### TASK DIRECTIONS
Copy every line of the material below verbatim, leaving out the pictures.

### GIVEN DATA
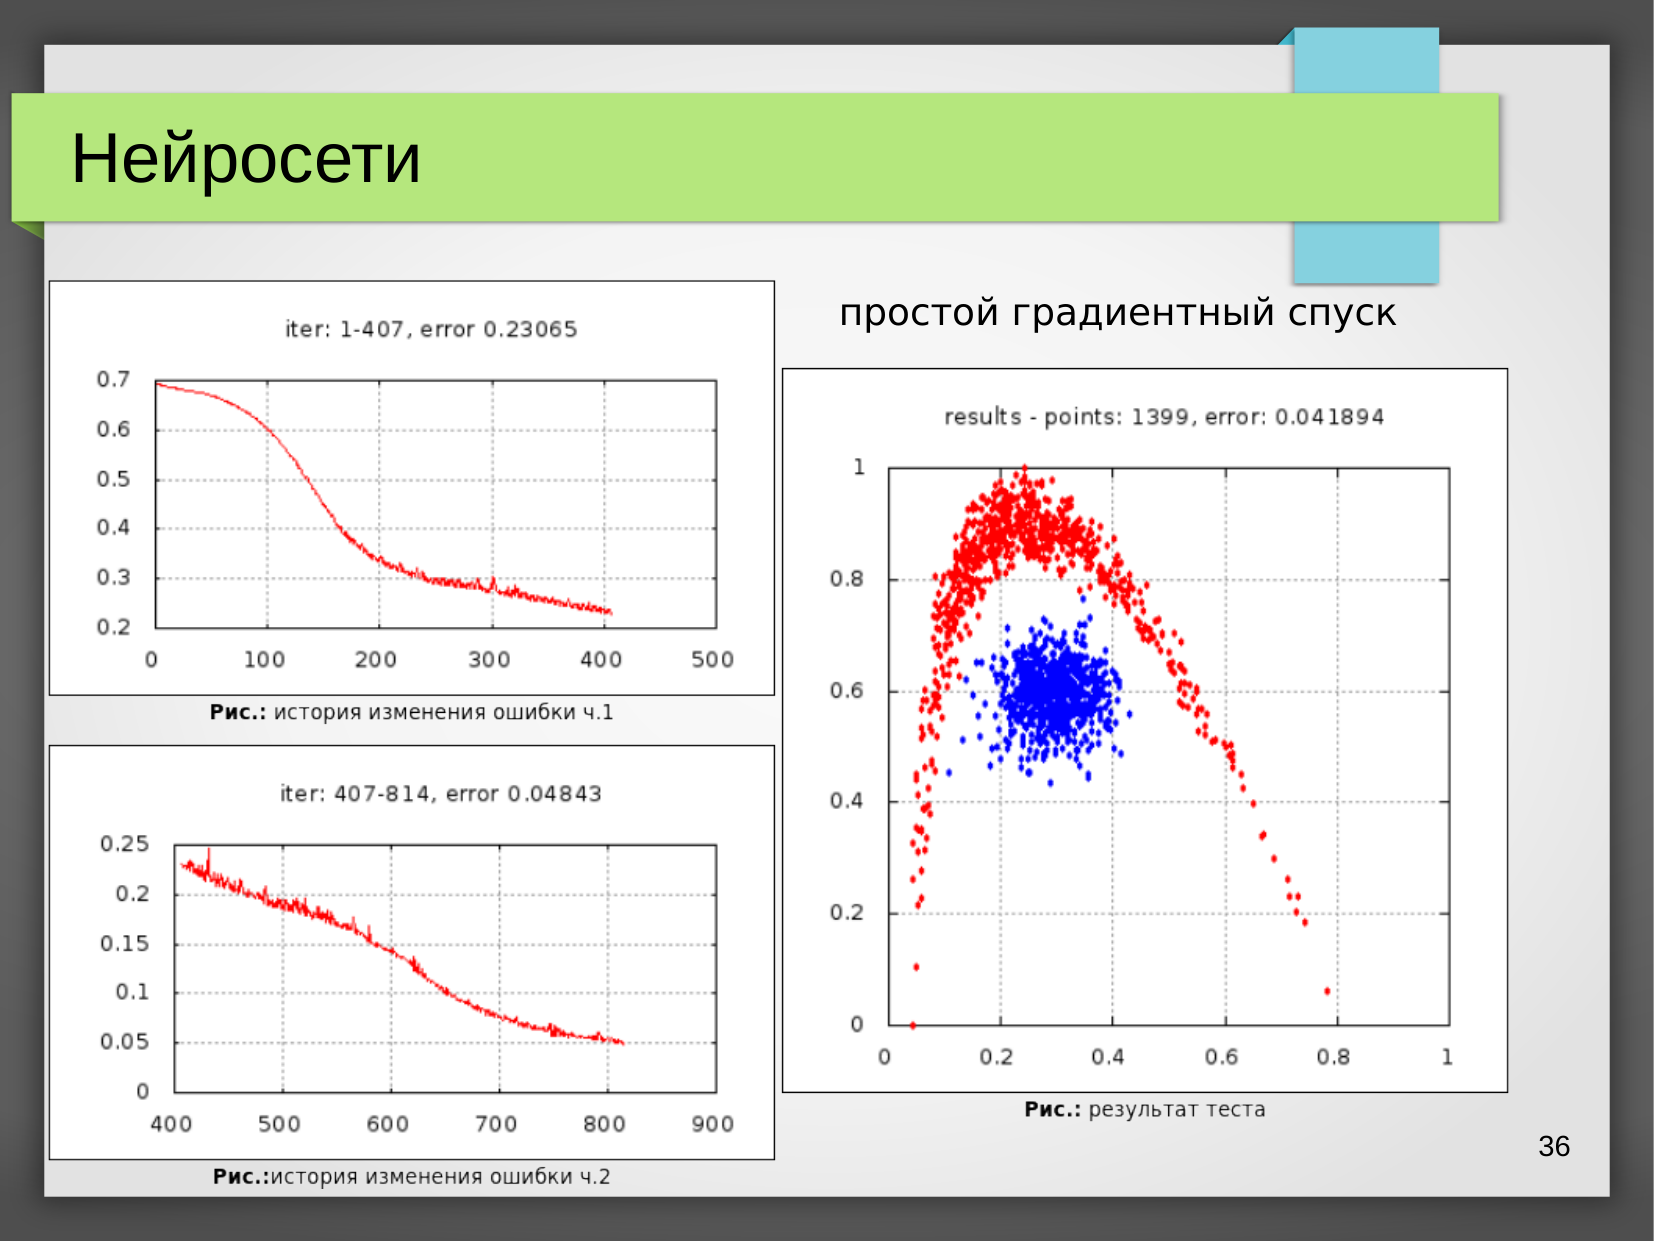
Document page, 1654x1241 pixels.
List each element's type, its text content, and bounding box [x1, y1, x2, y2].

picture [0, 0, 1654, 1241]
title Нейросети [70, 118, 1205, 199]
text_box простой градиентный спуск [824, 283, 1583, 342]
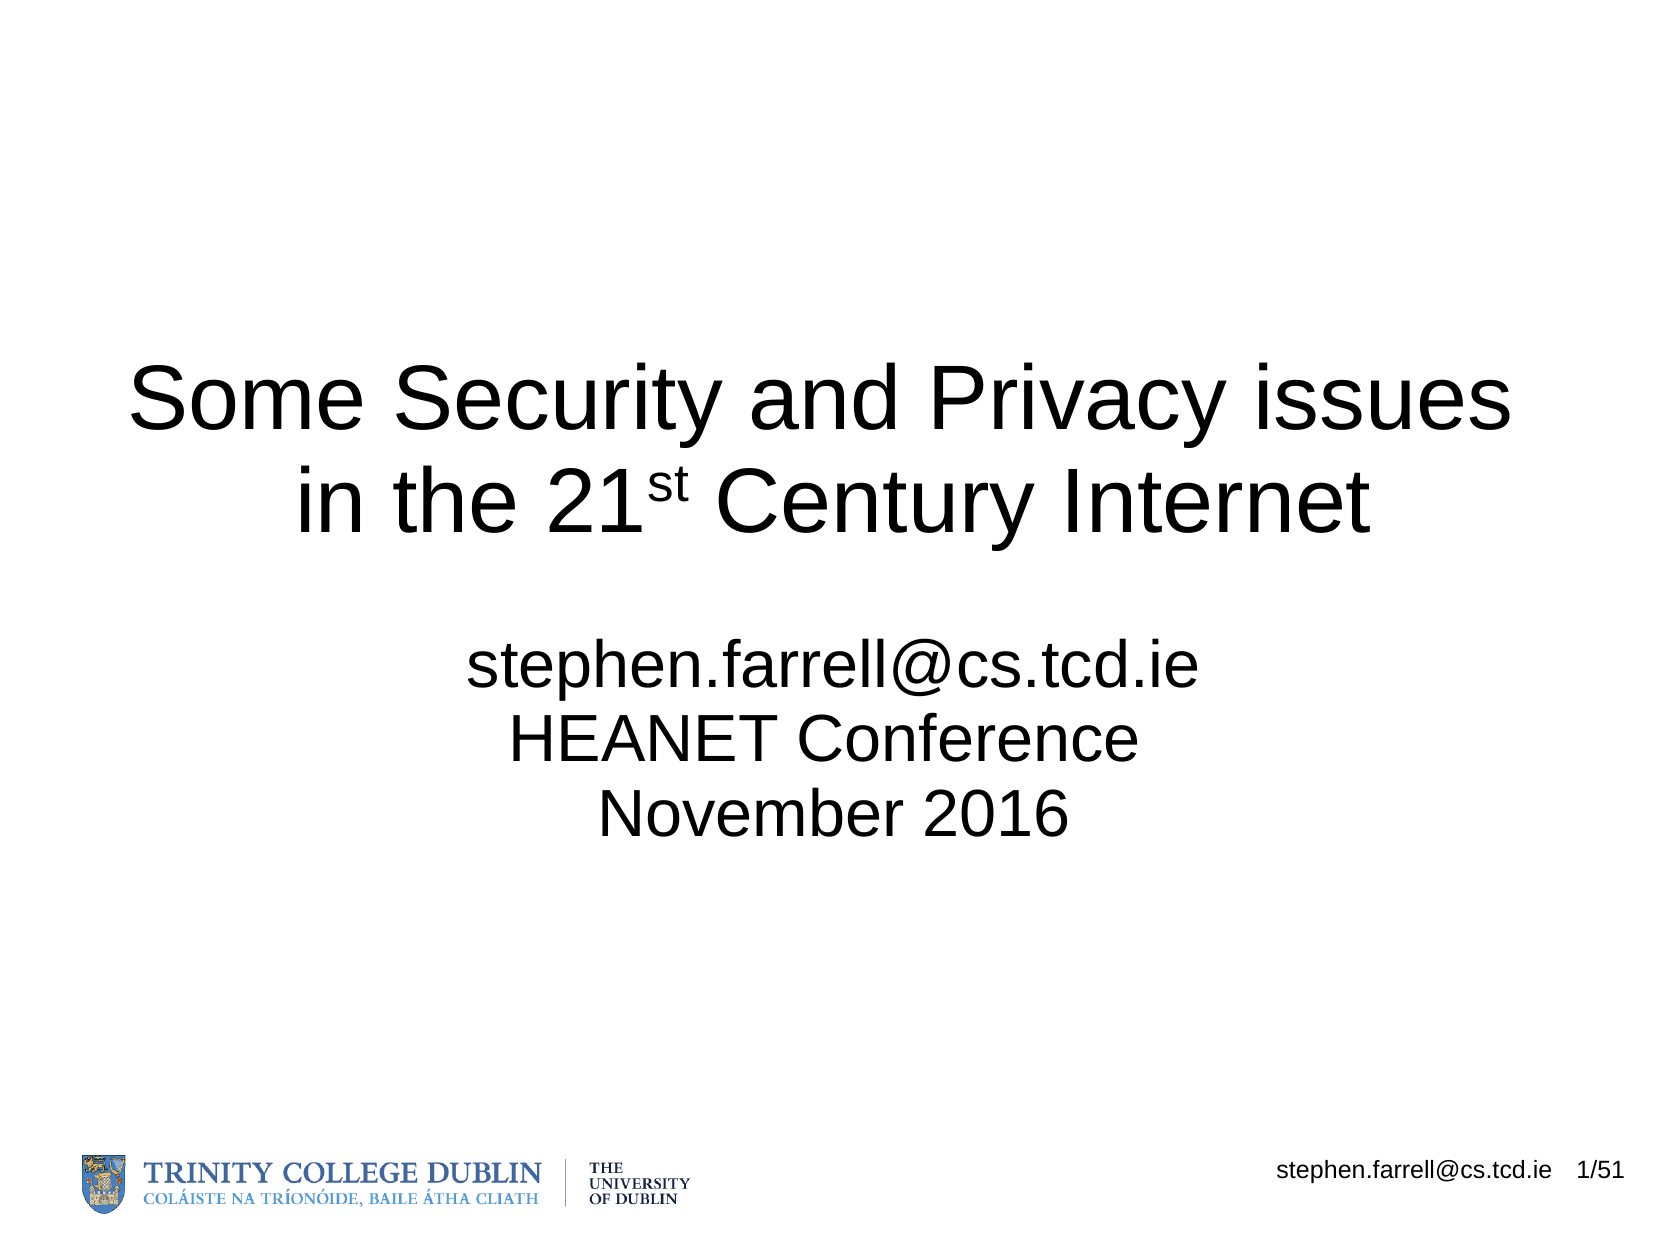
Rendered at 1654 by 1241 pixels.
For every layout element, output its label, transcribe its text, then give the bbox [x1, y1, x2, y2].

picture [82, 1155, 694, 1214]
text_box Some Security and Privacy issues in the 21st Century Internet stephen.farrell@cs.tcd.ie HEANET Conference November 2016 [90, 345, 1579, 853]
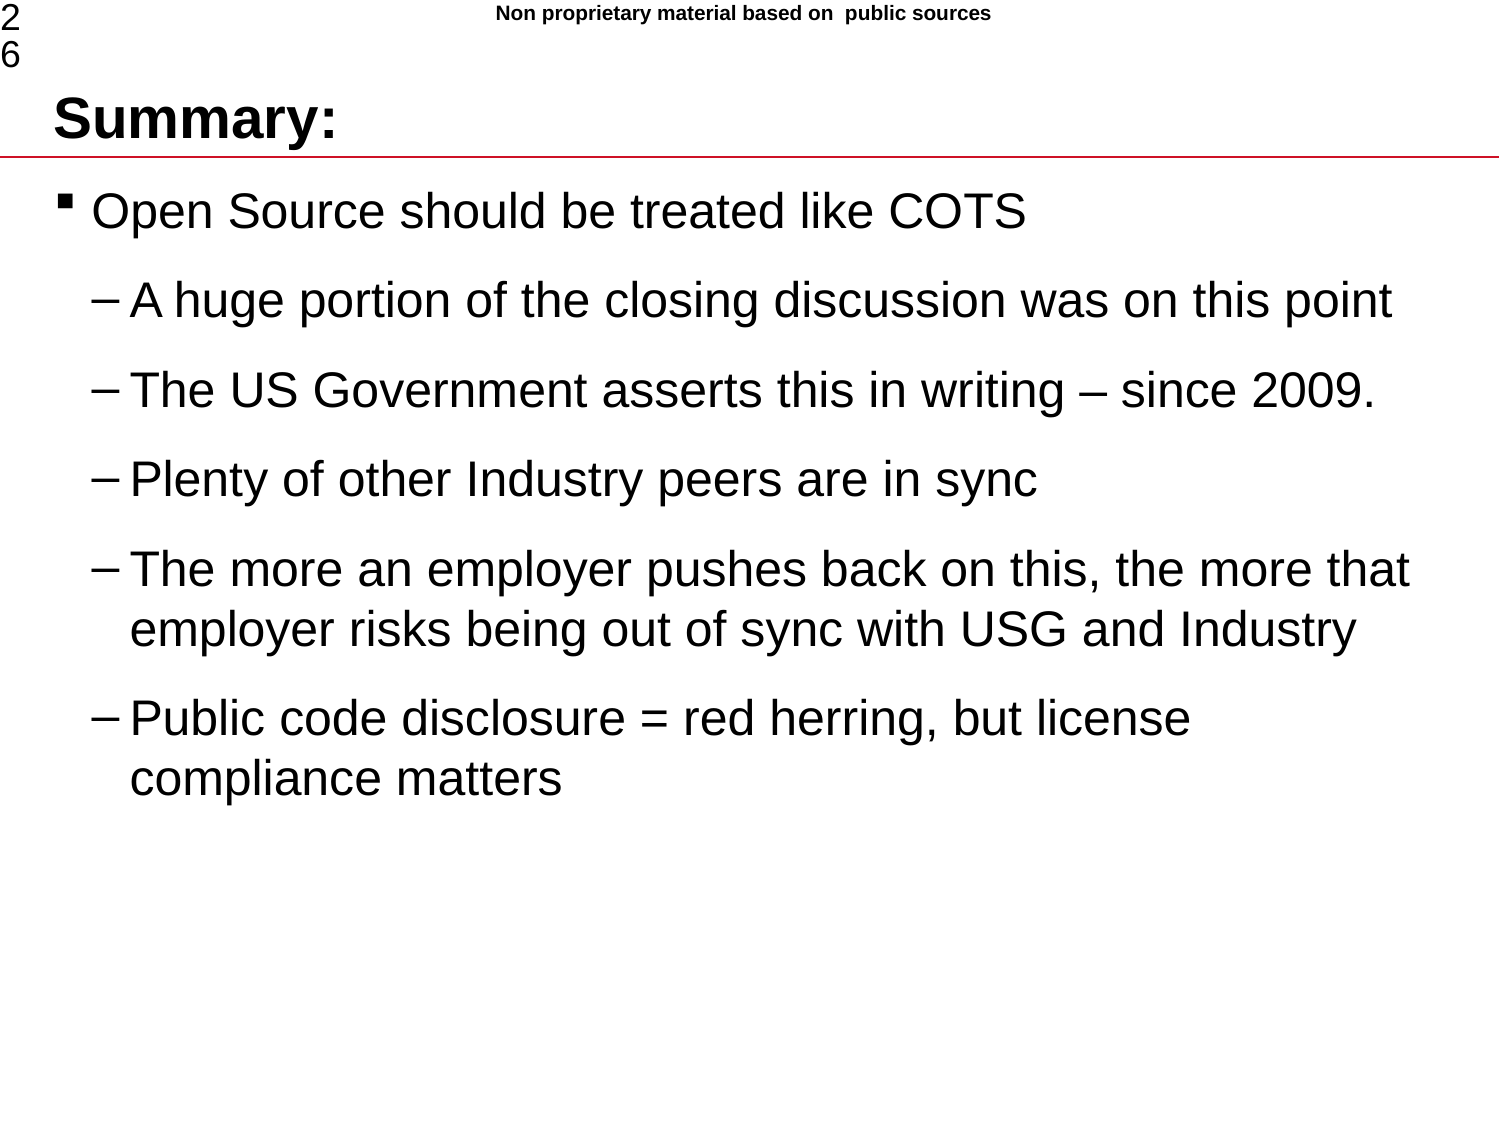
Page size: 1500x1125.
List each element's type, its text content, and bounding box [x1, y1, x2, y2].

title Summary: [38, 35, 1225, 158]
list Open Source should be treated like COTS A huge portion of the closing discussion was on this point The US Government asserts this in writing – since 2009. Plenty of other Industry peers are in sync The more an employer pushes back on this, the more that employer risks being out of sync with USG and Industry Public code disclosure = red herring, but license compliance matters [38, 170, 1461, 1011]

### TASK RESULT
Document page, 1654x1241 pixels.
List each element's type, its text content, and bounding box [x1, y1, x2, y2].

picture [0, 0, 1654, 1241]
title Нейросети [70, 118, 1205, 199]
text_box простой градиентный спуск [824, 283, 1583, 342]
Rendered at 1654 by 1241 pixels.
For every layout element, output its label, transcribe its text, then give the bbox [x1, y1, x2, y2].

picture [82, 1155, 694, 1214]
text_box Some Security and Privacy issues in the 21st Century Internet stephen.farrell@cs.tcd.ie HEANET Conference November 2016 [90, 345, 1579, 853]
Page size: 1500x1125.
List each element's type, its text content, and bounding box [x1, y1, x2, y2].

title Summary: [38, 35, 1225, 158]
list Open Source should be treated like COTS A huge portion of the closing discussion was on this point The US Government asserts this in writing – since 2009. Plenty of other Industry peers are in sync The more an employer pushes back on this, the more that employer risks being out of sync with USG and Industry Public code disclosure = red herring, but license compliance matters [38, 170, 1461, 1011]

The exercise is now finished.